At 21, Aly Raisman is considered an old woman in a sport dominated by teenagers. Her decision to return for the 2016 Summer Olympic Games was met with surprise and admiration for her determination, given her ripe old age.
Those voices were even more stunned when Raisman -- nicknamed "Grandma Aly" by her teammates -- not only returned after a fourth-place all-around finish in 2012, but turned in an even better performance with a silver medal. But Raisman's age-defying career has nothing on Oksana Chusovitina, who competed in the vault Sunday at a staggering 41 years of age.
Chusovitina, competing for Uzbekistan, has now appeared in seven Olympic Games, going all the way back to 1992. None of this year's USA gymnastics team were alive to see it -- Chusovitina appeared in two Olympics before Simone Biles was born.
The 5-foot, 97-pound gymnast has represented three different countries during her career, starting with the former USSR. From 2006 to 2012, she lived in and competed for Germany, where she had moved while her son received treatment for leukemia.
Now even her son, 17, is older than some of the competitors Chusovitina faced at this year in Rio. She won a team gold in 1992 with the USSR, and a silver medal in vault at the 2008 Olympics -- a 16-year medals gap that is the largest in gymnastics history. As recently as 2012, she won a silver medal in vault at the European Championships.
Her career has endured beyond a point most gymnasts can't even imagine. And Chusovitina is nowhere close to finished -- the told The New York Times she has her sights set on Tokyo in 2020.
"This is a kind of experiment," she tells The New York Times. "I would like to see how long I can compete."
Desire is one thing. But Chusovitina's ability to extend her gymnastics career is something the sports world can only gawk at. After her seventh-place finish in vault this year, the arena played a video tribute to her impressive career.
Meanwhile, every wondered: How does she do it?
The answer is a combination of strategic moves and Chusovitina's own determination to persevere. Some of her training is a bit counterintuitive. While you'd assume a 40-something would have to work tirelessly to keep pace with her teenage adversaries, Chusovitina says she actually works out only a couple of hours every day -- far from the endless hours other gymnasts put into their training.
In place of that active time, Chusovitina values visualization of her routines, her tasks and the skills she knows she needs to compete. And maybe all that visualization is good for the technical nature of her vault routine, which only a few gymnasts in the world will even attempt.
That routine, called the Produnova, is affectionately referred to as the "Vault of Death." Featuring a series of head-over-heel rotations through the air, the routine is high-risk, high-reward. With a maximum score of 17, Chusovitina enters basically every competition with the highest potential score of any athlete.
If she nails the vault and the landing, she has the potential to win gold in any tournament -- even if she's going up against Simone Biles.
That high potential score comes with significant risk, both competitively and physically. The Produnova is very hard to pull off -- most attempts end in a fall, or at least a sloppy landing that results in a deduction of points. But it's also an extremely dangerous routine that can easily lead to a gymnast landing on their back or neck. The risk is so high that Biles, now widely regarded as the greatest gymnast in history, refuses to attempt it.
In fact, Biles once quipped to The New Yorker that she would never attempt the Produnova because "I'm not trying to die."

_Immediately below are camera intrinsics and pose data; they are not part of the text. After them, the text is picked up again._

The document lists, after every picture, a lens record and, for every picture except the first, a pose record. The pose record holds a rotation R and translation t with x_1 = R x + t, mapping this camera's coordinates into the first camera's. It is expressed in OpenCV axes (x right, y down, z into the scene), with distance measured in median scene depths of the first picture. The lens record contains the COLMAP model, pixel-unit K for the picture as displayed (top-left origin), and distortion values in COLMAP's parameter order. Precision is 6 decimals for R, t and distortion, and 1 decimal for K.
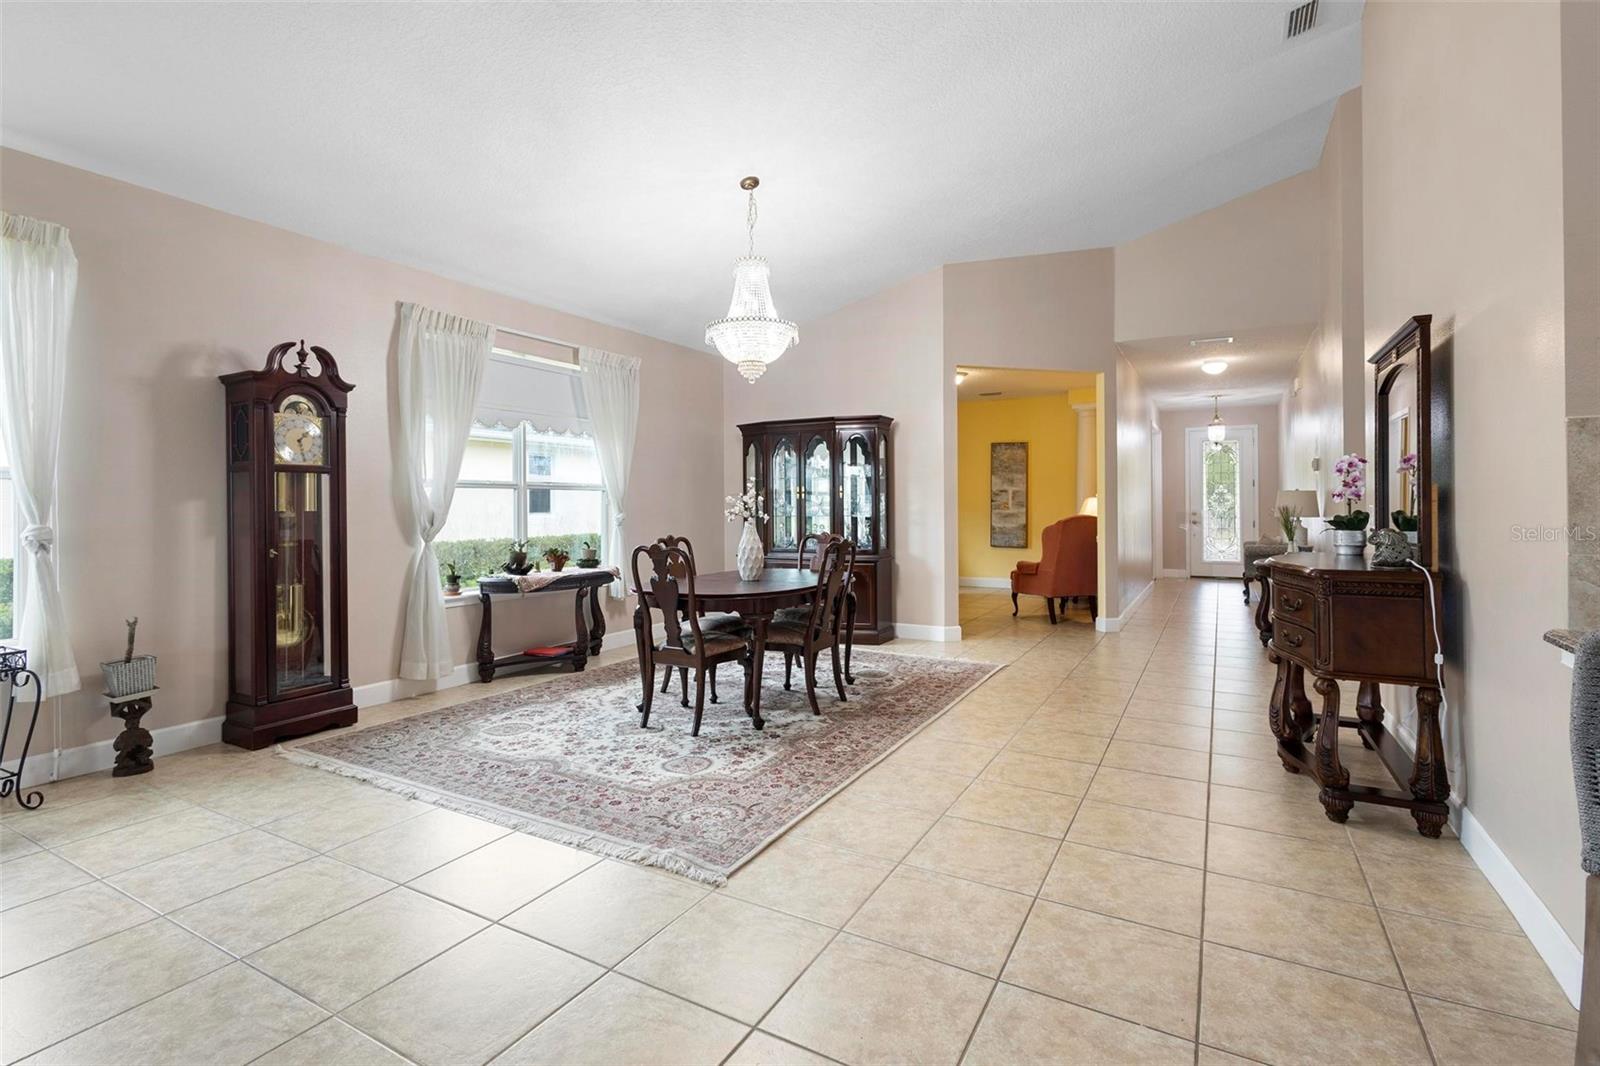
lens RADIAL K [[747.3, 0, 807.0], [0, 747.3, 500.5], [0, 0, 1]] dist [0.011693, -0.005851]
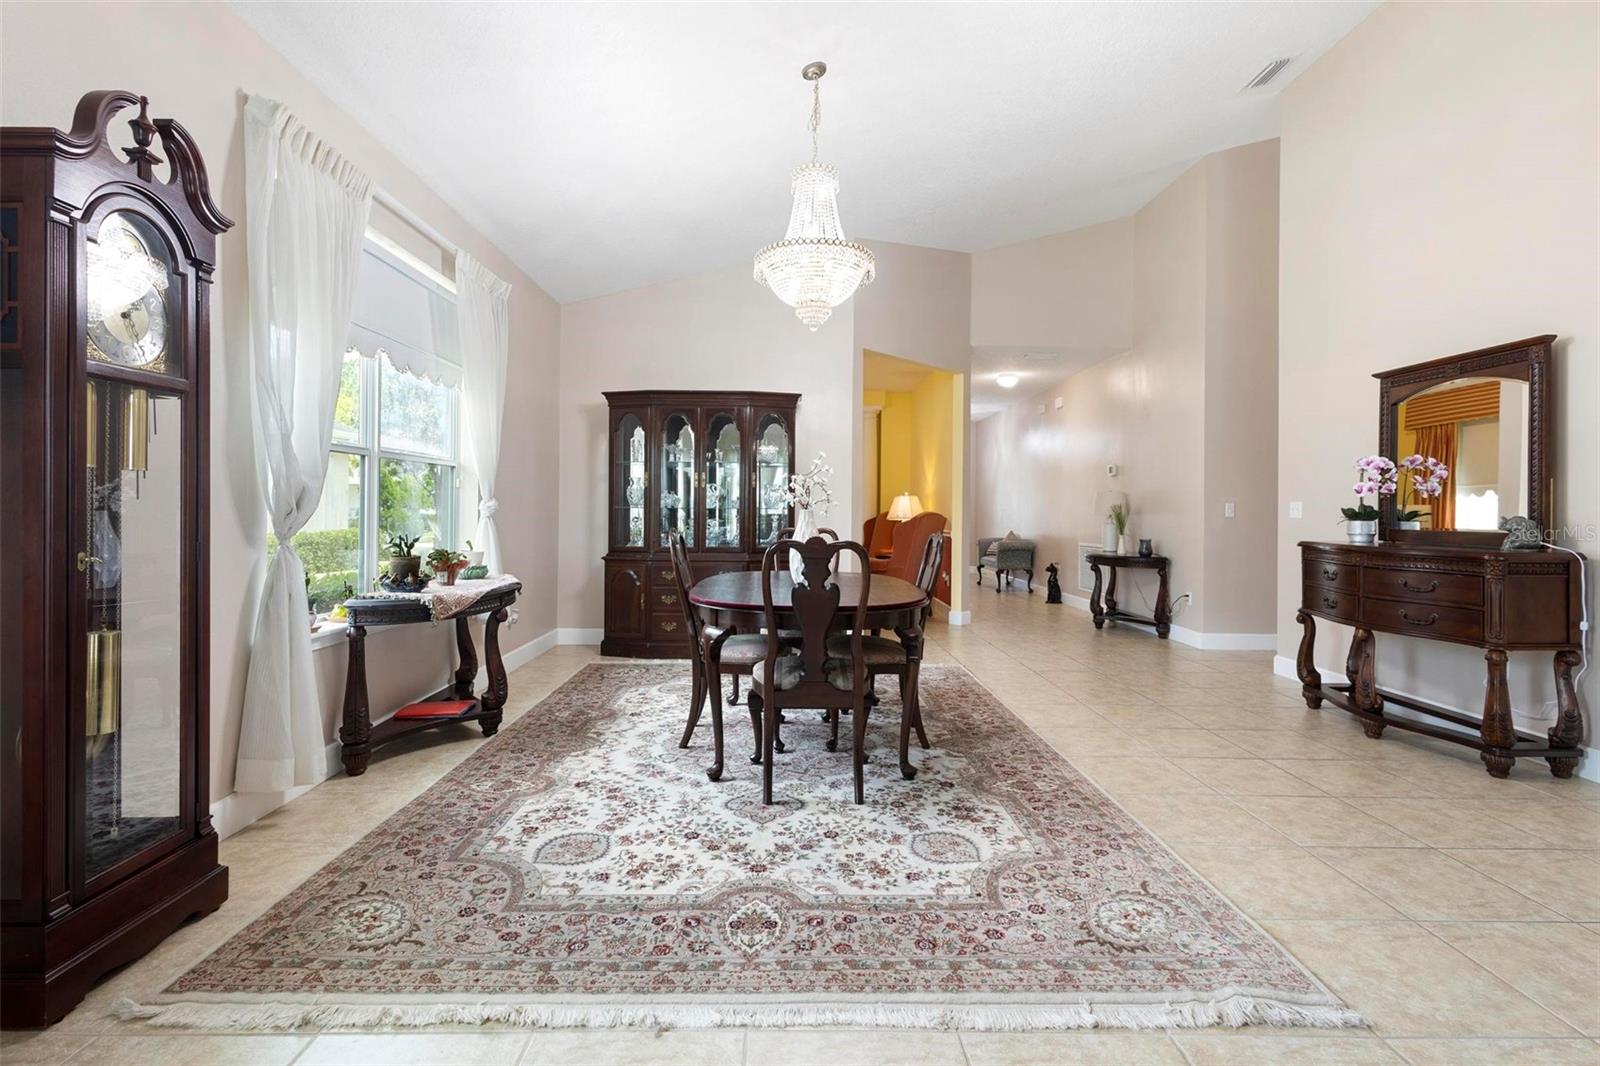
lens RADIAL K [[741.8, 0, 799.0], [0, 741.8, 503.9], [0, 0, 1]] dist [0.008934, 0.000186]
pose [[0.866673, 0.017075, 0.498585, -0.587289], [-0.017047, 0.999844, -0.004609, 0.032429], [-0.498586, -0.004505, 0.866829, 0.429213]]
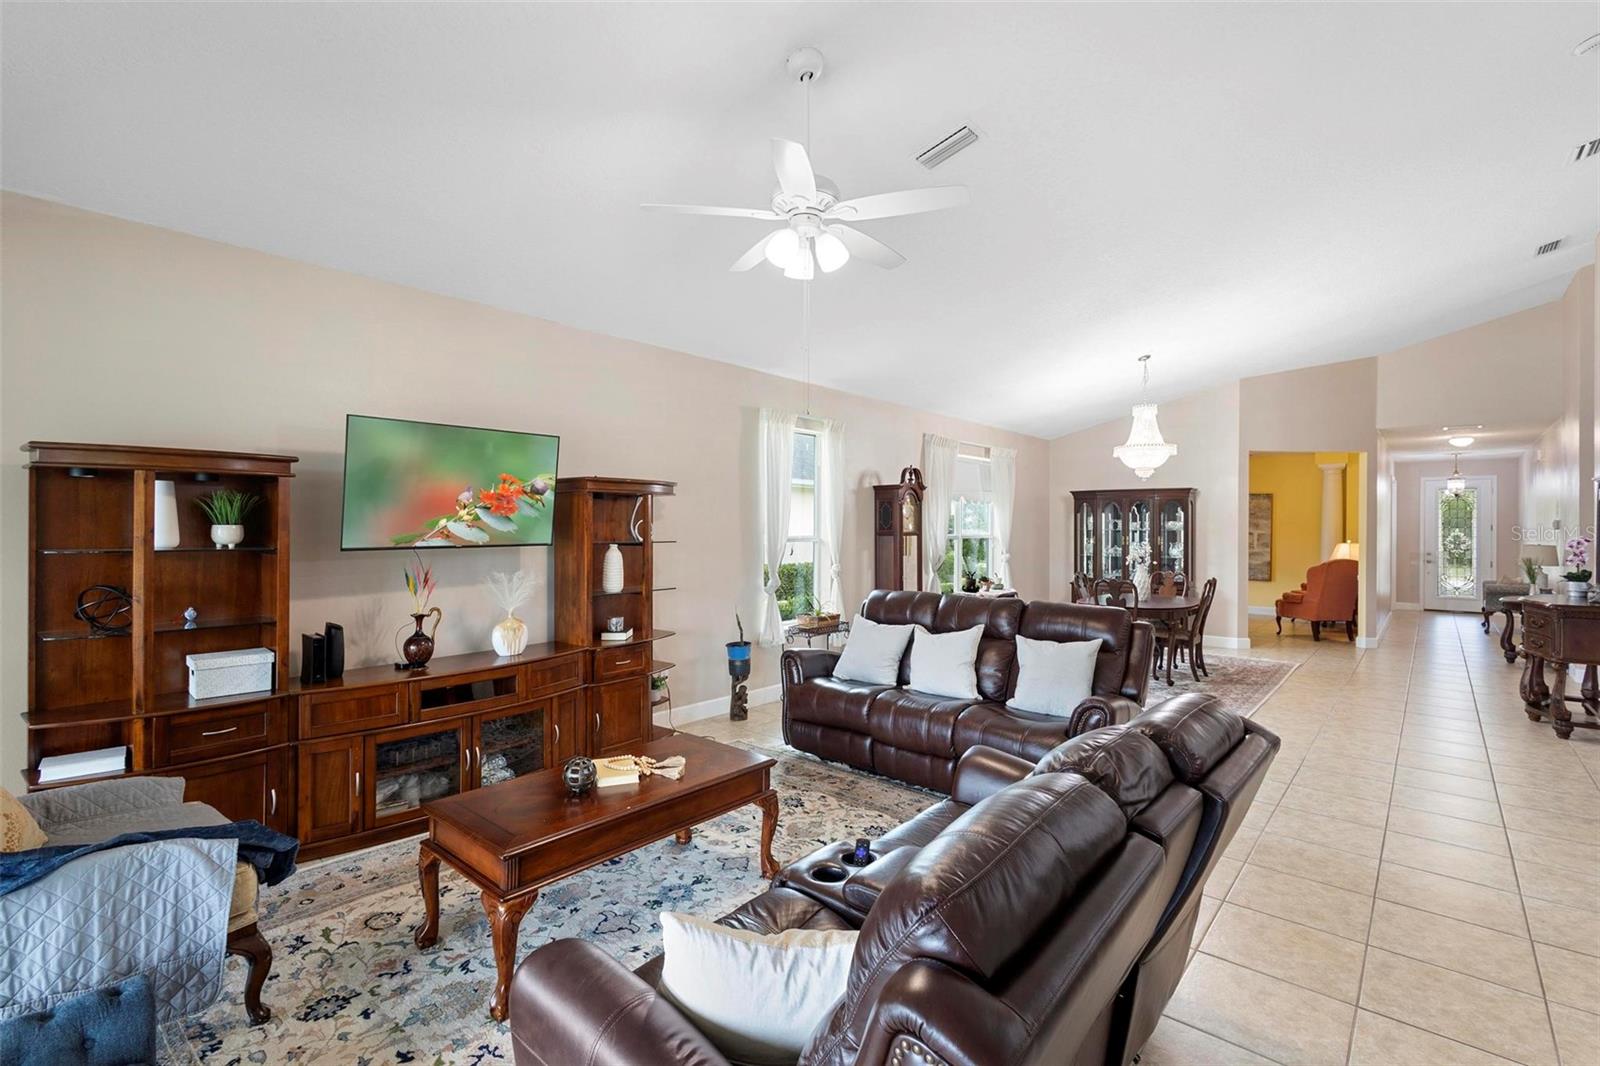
lens RADIAL K [[735.5, 0, 797.5], [0, 735.5, 527.0], [0, 0, 1]] dist [0.017345, -0.007041]
pose [[0.979534, 0.010565, -0.201000, -0.619960], [-0.009056, 0.999924, 0.008423, -0.077832], [0.201073, -0.006431, 0.979555, -0.928392]]
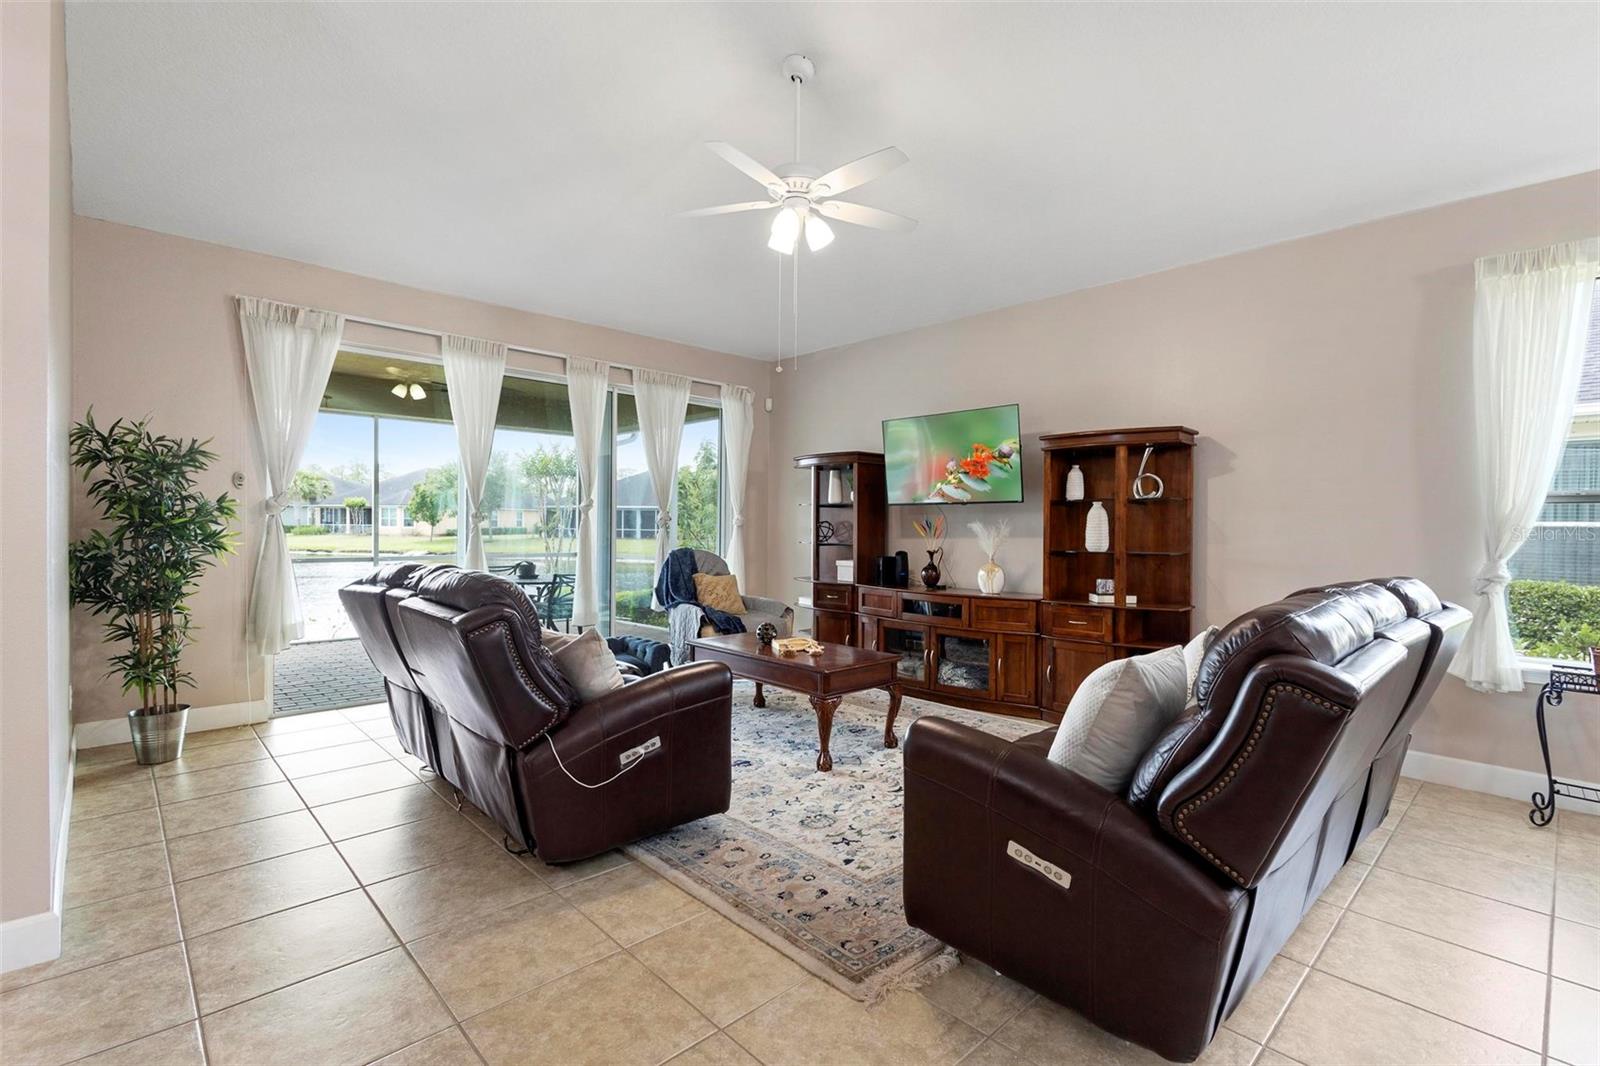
lens RADIAL K [[729.6, 0, 795.7], [0, 729.6, 534.2], [0, 0, 1]] dist [0.013504, -0.007870]
pose [[-0.302835, 0.014184, -0.952937, 0.102183], [-0.002553, 0.999874, 0.015694, 0.000287], [0.953040, 0.007185, -0.302760, 0.128364]]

But with Biles setting the bar so high, Chusovitina was happy to try it -- the routine gave her a legitimate shot of upsetting the American star. And Chusovitina wasn't alone -- India's Dipa Karmakar also attempted the Produnova, knowing it was her only real shot at beating Biles for the gold.

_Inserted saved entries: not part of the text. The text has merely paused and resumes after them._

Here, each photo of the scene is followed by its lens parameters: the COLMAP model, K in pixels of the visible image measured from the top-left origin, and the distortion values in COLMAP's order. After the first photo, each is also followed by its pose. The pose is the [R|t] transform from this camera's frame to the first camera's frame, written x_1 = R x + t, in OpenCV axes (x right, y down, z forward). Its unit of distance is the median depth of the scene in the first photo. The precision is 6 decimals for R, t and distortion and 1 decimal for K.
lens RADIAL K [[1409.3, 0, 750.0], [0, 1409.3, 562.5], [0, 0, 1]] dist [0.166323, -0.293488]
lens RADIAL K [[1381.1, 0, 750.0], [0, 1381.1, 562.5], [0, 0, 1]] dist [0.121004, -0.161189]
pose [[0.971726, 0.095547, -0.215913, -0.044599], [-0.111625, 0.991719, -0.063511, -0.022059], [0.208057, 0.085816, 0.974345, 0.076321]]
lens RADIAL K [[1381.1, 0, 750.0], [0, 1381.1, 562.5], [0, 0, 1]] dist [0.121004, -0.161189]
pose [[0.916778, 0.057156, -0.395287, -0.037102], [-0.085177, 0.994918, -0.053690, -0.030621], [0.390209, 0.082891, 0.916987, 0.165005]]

To practice her dangerous routine, and to preserve her body from the wear-and-tear of her daily training grind, Chusovitina vaults onto a high stack of mats that lets her practice her vault and aerial rotations without suffering the impacts of falling back to the ground:
There's also the use of certain performance-enhancing supplements that Chusovitina has leaned on in recent years. No, not HGH or testosterone -- try coffee and dark chocolate.
Of course, the real reason she even found herself in this position -- competing decades past her prescribed expiration date -- is the most touching part of her story. In 2002, when her son was diagnosed with leukemia, Chusovitina had been contemplating retirement. But her son's medical needs needed money and opportunity that only her gymnastics career could offer.
Knowing that Uzbekistan's medical system did not give her son a good chance of survival, she accepted a friend's invitation to move to Germany, where her son received treatment, and where she eventually became a member of the country's national gymnastics team.
As her son endured six years of leukemia treatments, Chusovitina continued competing in gymnastics, using prize money and donations from friends and family to cover her son's medical expenses.
In 2008, she surprised herself and the world with a silver medial in Beijing. But the best surprise came when she returned home, and learned that her son's cancer was finally in remission.
Eight years later, her career endures for a much simpler reason: She likes it. And with each event, she continues to test unknown limits. Gymnastics is a brutal sport on the body, but Chusovitina's legacy is a fierce rebuttal to the notion that gymnastics is a young woman's game.
If all goes according to plan, she'll be back in four years to prove age is only a number.